Task statement: Exact repetition, please: start with the line where "Kung Fu Fighting" appears and stop after the final line of the records.

Supplied material:
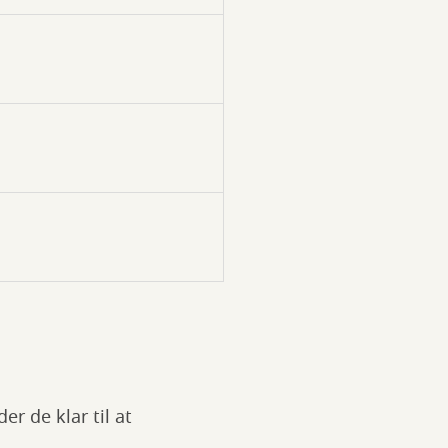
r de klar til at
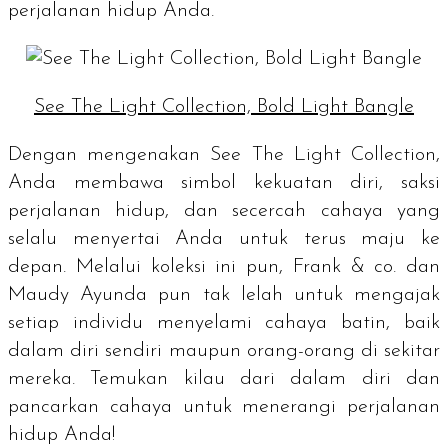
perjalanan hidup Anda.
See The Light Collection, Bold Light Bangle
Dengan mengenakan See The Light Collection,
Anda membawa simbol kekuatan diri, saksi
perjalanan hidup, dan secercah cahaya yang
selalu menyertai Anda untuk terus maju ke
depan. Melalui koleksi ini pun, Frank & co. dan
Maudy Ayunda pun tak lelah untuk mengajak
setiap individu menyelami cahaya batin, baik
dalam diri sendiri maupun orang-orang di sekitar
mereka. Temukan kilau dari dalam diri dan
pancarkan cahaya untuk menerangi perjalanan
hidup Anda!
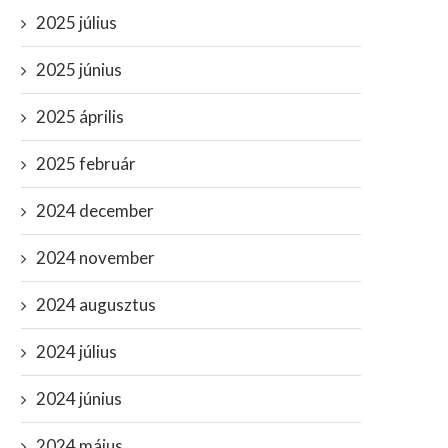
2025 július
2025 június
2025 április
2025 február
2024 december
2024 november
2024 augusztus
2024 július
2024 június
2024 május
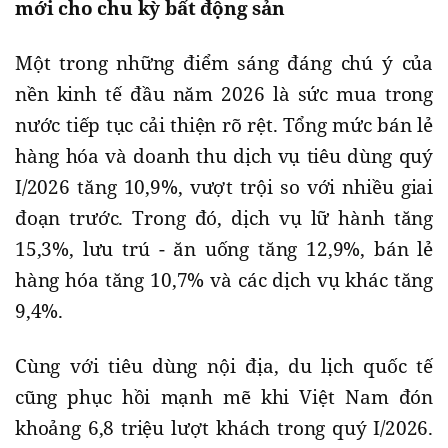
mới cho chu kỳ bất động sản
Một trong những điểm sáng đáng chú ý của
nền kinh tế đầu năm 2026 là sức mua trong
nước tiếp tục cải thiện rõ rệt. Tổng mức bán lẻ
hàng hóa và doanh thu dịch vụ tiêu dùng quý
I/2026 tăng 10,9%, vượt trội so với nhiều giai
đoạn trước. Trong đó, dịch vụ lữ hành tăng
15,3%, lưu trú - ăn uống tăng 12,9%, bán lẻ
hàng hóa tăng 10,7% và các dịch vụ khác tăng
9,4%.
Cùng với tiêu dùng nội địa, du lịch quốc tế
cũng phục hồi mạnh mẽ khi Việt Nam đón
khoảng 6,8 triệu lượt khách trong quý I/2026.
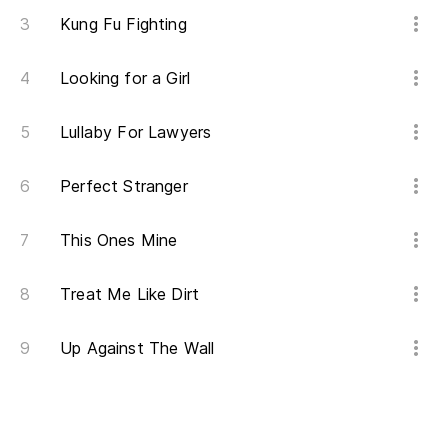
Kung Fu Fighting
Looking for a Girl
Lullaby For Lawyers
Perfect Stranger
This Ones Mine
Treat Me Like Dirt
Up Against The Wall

Exercise result:
Kung Fu Fighting
Looking for a Girl
Lullaby For Lawyers
Perfect Stranger
This Ones Mine
Treat Me Like Dirt
Up Against The Wall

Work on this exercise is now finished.